- As we near the edge towards the beginning of summer talk of the “Zika” virus will be on the minds of many residents in the United States. We don’t know yet the impact it will have but researchers from several American institutions have calculated that the virus could result in total costs ranging from $183 million to over $1.2 billion, depending on infection rates in several at-risk states in the South.The researchers warn that infection rates could engender costs that exceed the amounts of money the U.S. government may give for prevention and treatment, if the recent debates over funding are any indication. Dr. Peter Hotez the Dean for the National School of Tropical Medicine at Baylor College of Medicine states “We had the sense that Congress was really not aware of the depth and breath of the vulnerability of the Gulf Coast regions,”.Hotez also stated that “One of the problems is we did not do active surveillance for Zika along the Gulf Coast,so we still do not know the true number of cases that happened last year. And we are not going to know that until we see the number of babies born with birth defects due to Zika going into the summer months. So we are not out of the woods yet, with respect to last year’s epidemic.”
With many episodes of warm weather over the last several months has made for higher numbers of the Aedes aegypti mosquito, and as they are the main carriers for the virus it is leaving the scientific community wondering where Zika could spread to next.
The team published its results Thursday in the journal PLOS Neglected Tropical Diseases.
The researchers focused on various levels of infection across Alabama, Florida, Georgia, Louisiana, Mississippi and Texas — states with climates well suited to the mosquitoes that carry the disease. In addition, poverty in the region contributes, through factors like poor housing and environmental degradation that can boost to mosquito numbers and infection rates. And then there is all the travel passing through major gateways in the region.
A Zika attack rate of 0.01 percent across this region would cost society $183.4 million, including both direct medical costs and productivity losses, resulting from the burden of the disease.
Raising that by one order of magnitude, to 0.1 percent, would cost $274.6 million. A 1 percent infection rate would cost $1.2 billion, and 2 percent would exceed $2 billion.

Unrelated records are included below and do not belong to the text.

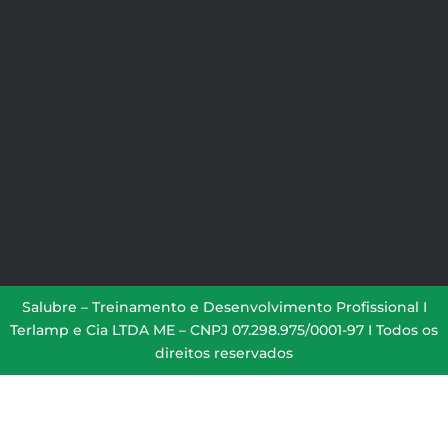
Salubre – Treinamento e Desenvolvimento Profissional I
Terlamp e Cia LTDA ME – CNPJ 07.298.975/0001-97 I Todos os
direitos reservados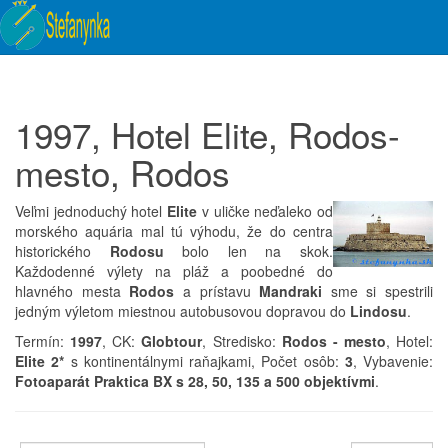
1997, Hotel Elite, Rodos-
mesto, Rodos
Veľmi jednoduchý hotel
Elite
v uličke neďaleko od
morského aquária mal tú výhodu, že do centra
historického
Rodosu
bolo len na skok.
Každodenné výlety na pláž a poobedné do
hlavného mesta
Rodos
a prístavu
Mandraki
sme si spestrili
jedným výletom miestnou autobusovou dopravou do
Lindosu
.
Termín:
1997
, CK:
Globtour
, Stredisko:
Rodos - mesto
, Hotel:
Elite 2*
s kontinentálnymi raňajkami, Počet osôb:
3
, Vybavenie:
Fotoaparát Praktica BX s 28, 50, 135 a 500 objektívmi
.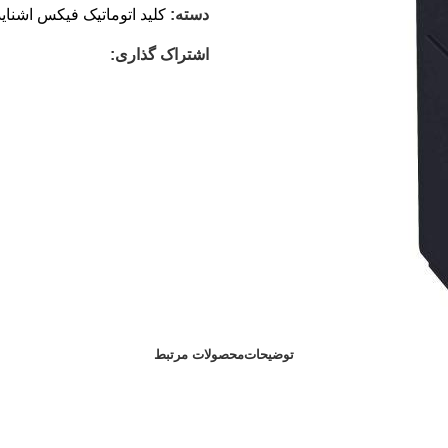
دسته:
کلید اتوماتیک فیکس اشنای
اشتراک گذاری:
توضیحات
محصولات مرتبط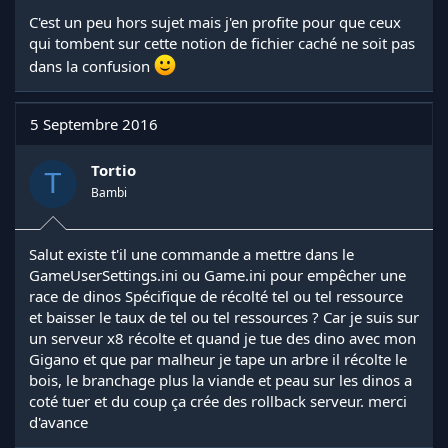
C'est un peu hors sujet mais j'en profite pour que ceux
qui tombent sur cette notion de fichier caché ne soit pas
dans la confusion
5 Septembre 2016
Tortio
T
Bambi
Salut existe t'il une commande a mettre dans le
GameUserSettings.ini ou Game.ini pour empêcher une
race de dinos Spécifique de récolté tel ou tel ressource
et baisser le taux de tel ou tel ressources ? Car je suis sur
un serveur x8 récolte et quand je tue des dino avec mon
Gigano et que par malheur je tape un arbre il récolte le
bois, le branchage plus la viande et peau sur les dinos a
coté tuer et du coup ça crée des rollback serveur. merci
d'avance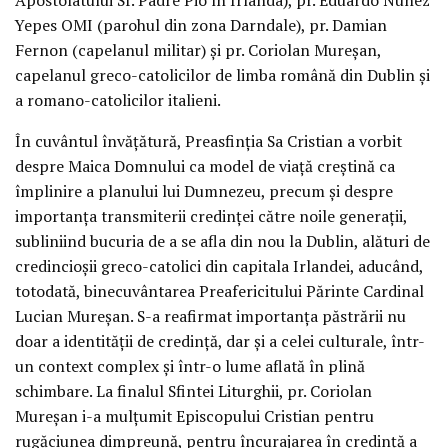
Yepes OMI (parohul din zona Darndale), pr. Damian
Fernon (capelanul militar) și pr. Coriolan Mureșan,
capelanul greco-catolicilor de limba română din Dublin și
a romano-catolicilor italieni.
În cuvântul învățătură, Preasfinția Sa Cristian a vorbit
despre Maica Domnului ca model de viață creștină ca
împlinire a planului lui Dumnezeu, precum și despre
importanța transmiterii credinței către noile generații,
subliniind bucuria de a se afla din nou la Dublin, alături de
credincioșii greco-catolici din capitala Irlandei, aducând,
totodată, binecuvântarea Preafericitului Părinte Cardinal
Lucian Mureșan. S-a reafirmat importanța păstrării nu
doar a identității de credință, dar și a celei culturale, într-
un context complex și într-o lume aflată în plină
schimbare. La finalul Sfintei Liturghii, pr. Coriolan
Mureșan i-a mulțumit Episcopului Cristian pentru
rugăciunea dimpreună, pentru încurajarea în credință a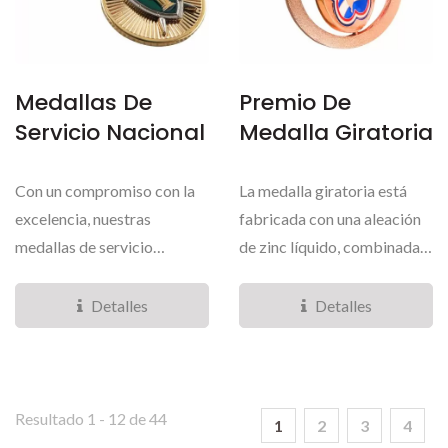
Medallas De
Premio De
Servicio Nacional
Medalla Giratoria
Con un compromiso con la
La medalla giratoria está
excelencia, nuestras
fabricada con una aleación
medallas de servicio
de zinc líquido, combinada
nacional se producen a
con aleación...
través...
Detalles
Detalles
Resultado 1 - 12 de 44
1
2
3
4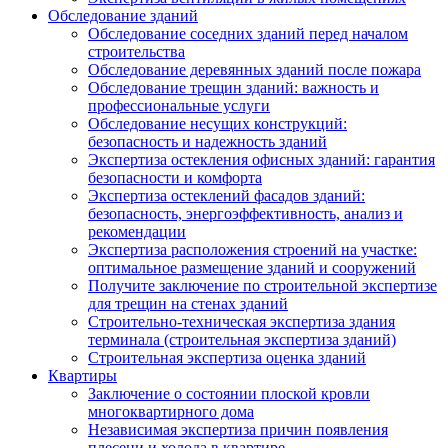
Обследование зданий
Обследование соседних зданий перед началом
строительства
Обследование деревянных зданий после пожара
Обследование трещин зданий: важность и
профессиональные услуги
Обследование несущих конструкций:
безопасность и надежность зданий
Экспертиза остекления офисных зданий: гарантия
безопасности и комфорта
Экспертиза остеклений фасадов зданий:
безопасность, энергоэффективность, анализ и
рекомендации
Экспертиза расположения строений на участке:
оптимальное размещение зданий и сооружений
Получите заключение по строительной экспертизе
для трещин на стенах зданий
Строительно-техническая экспертиза здания
терминала (строительная экспертиза зданий)
Строительная экспертиза оценка зданий
Квартиры
Заключение о состоянии плоской кровли
многоквартирного дома
Независимая экспертиза причин появления
плесени и холода в квартире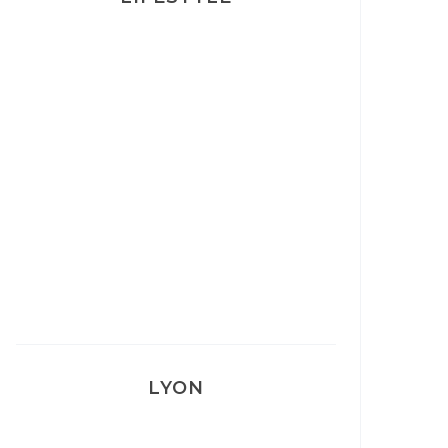
Ça va mais pas trop
Mon Post Partum
Mon accouchement
LYON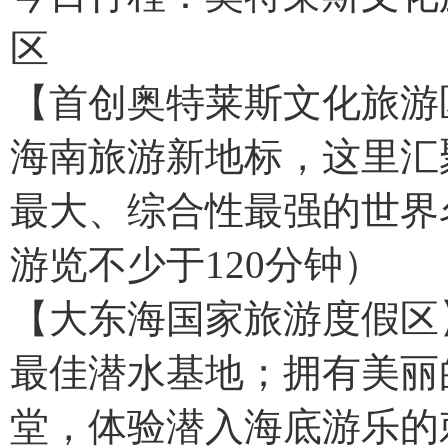
区
【首创奥特莱斯文化旅游
海南旅游新地标，这里汇
最大、综合性最强的世界
游览不少于120分钟）
【大东海国家旅游度假区
最佳潜水基地；拥有美丽
堂，体验潜入海底游乐的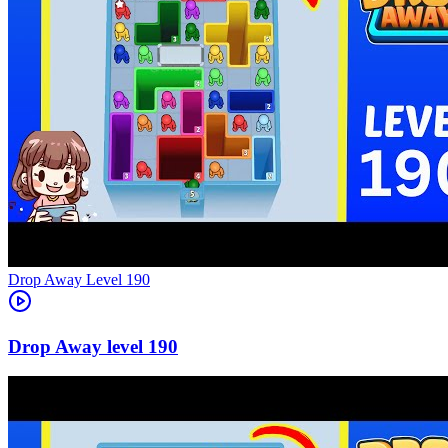
Level
190
190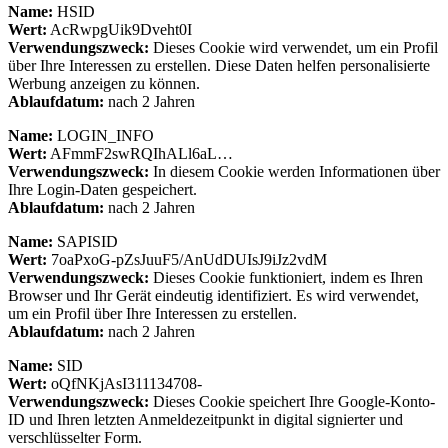
Name:
HSID
Wert:
AcRwpgUik9Dveht0I
Verwendungszweck:
Dieses Cookie wird verwendet, um ein Profil
über Ihre Interessen zu erstellen. Diese Daten helfen personalisierte
Werbung anzeigen zu können.
Ablaufdatum:
nach 2 Jahren
Name:
LOGIN_INFO
Wert:
AFmmF2swRQIhALl6aL…
Verwendungszweck:
In diesem Cookie werden Informationen über
Ihre Login-Daten gespeichert.
Ablaufdatum:
nach 2 Jahren
Name:
SAPISID
Wert:
7oaPxoG-pZsJuuF5/AnUdDUIsJ9iJz2vdM
Verwendungszweck:
Dieses Cookie funktioniert, indem es Ihren
Browser und Ihr Gerät eindeutig identifiziert. Es wird verwendet,
um ein Profil über Ihre Interessen zu erstellen.
Ablaufdatum:
nach 2 Jahren
Name:
SID
Wert:
oQfNKjAsI311134708-
Verwendungszweck:
Dieses Cookie speichert Ihre Google-Konto-
ID und Ihren letzten Anmeldezeitpunkt in digital signierter und
verschlüsselter Form.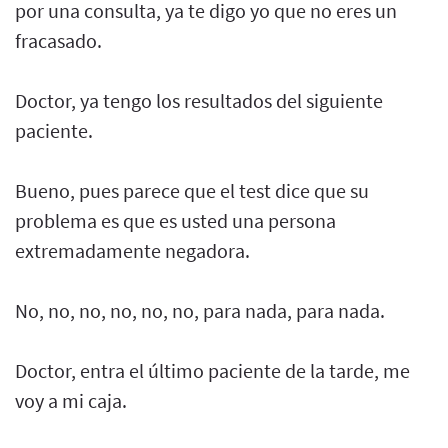
por una consulta, ya te digo yo que no eres un
fracasado.
Doctor, ya tengo los resultados del siguiente
paciente.
Bueno, pues parece que el test dice que su
problema es que es usted una persona
extremadamente negadora.
No, no, no, no, no, no, para nada, para nada.
Doctor, entra el último paciente de la tarde, me
voy a mi caja.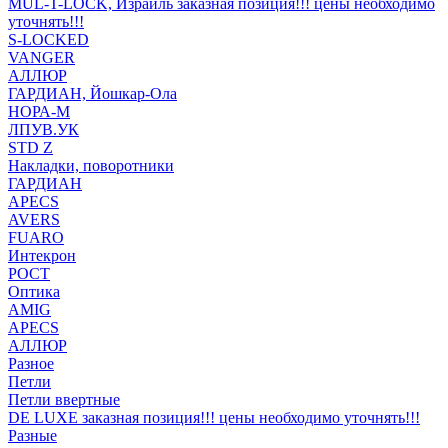
MUL-T-LOCK, Израиль заказная позиция!!! цены необходимо
уточнять!!!
S-LOCKED
VANGER
АЛЛЮР
ГАРДИАН, Йошкар-Ола
НОРА-М
ЛПУВ.УК
STD Z
Накладки, поворотники
ГАРДИАН
APECS
AVERS
FUARO
Интекрон
РОСТ
Оптика
AMIG
APECS
АЛЛЮР
Разное
Петли
Петли ввертные
DE LUXE заказная позиция!!! цены необходимо уточнять!!!
Разные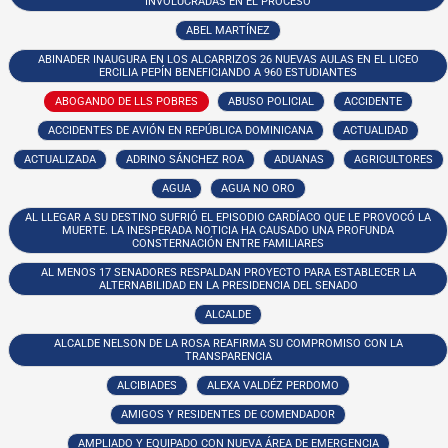
INVOLUCRADAS EN EL PROCESO
ABEL MARTÍNEZ
ABINADER INAUGURA EN LOS ALCARRIZOS 26 NUEVAS AULAS EN EL LICEO
ERCILIA PEPÍN BENEFICIANDO A 960 ESTUDIANTES
ABOGANDO DE LLS POBRES
ABUSO POLICIAL
ACCIDENTE
ACCIDENTES DE AVIÓN EN REPÚBLICA DOMINICANA
ACTUALIDAD
ACTUALIZADA
ADRINO SÁNCHEZ ROA
ADUANAS
AGRICULTORES
AGUA
AGUA NO ORO
AL LLEGAR A SU DESTINO SUFRIÓ EL EPISODIO CARDÍACO QUE LE PROVOCÓ LA
MUERTE. LA INESPERADA NOTICIA HA CAUSADO UNA PROFUNDA
CONSTERNACIÓN ENTRE FAMILIARES
AL MENOS 17 SENADORES RESPALDAN PROYECTO PARA ESTABLECER LA
ALTERNABILIDAD EN LA PRESIDENCIA DEL SENADO
ALCALDE
ALCALDE NELSON DE LA ROSA REAFIRMA SU COMPROMISO CON LA
TRANSPARENCIA
ALCIBIADES
ALEXA VALDÉZ PERDOMO
AMIGOS Y RESIDENTES DE COMENDADOR
AMPLIADO Y EQUIPADO CON NUEVA ÁREA DE EMERGENCIA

These estimates are not unimaginable or even especially pessimistic. In fact, the team aimed to be a bit conservative. “As we aimed to be conservative in our estimations, our model in many ways may underestimate the economic burden of Zika,” the team said. “Our analyses indicate that the health and economic burden of even low attack rates of Zika in the Continental US would be both substantial and enduring.”
A strain of the Zika virus first confirmed in Brazil in 2015 has now spread to more than 40 countries, and many researchers believe the disease is already present in the United States. Its symptoms can at first resemble those of far less dangerous diseases, such as the flu, but its effects can severely impair people for life.
It has been linked to microcephaly in babies born to infected women. In these cases, the brain of unborn or infant children fail to develop, leading to lifelong mental impairment and abnormally small skulls.
Zika has also been linked to Guillain-Barre syndrome, a disease where the immune system attacks the nervous system.
The researchers say their study is an attempt to better inform the debate over how much money the U.S. government should devote to Zika prevention and treatment.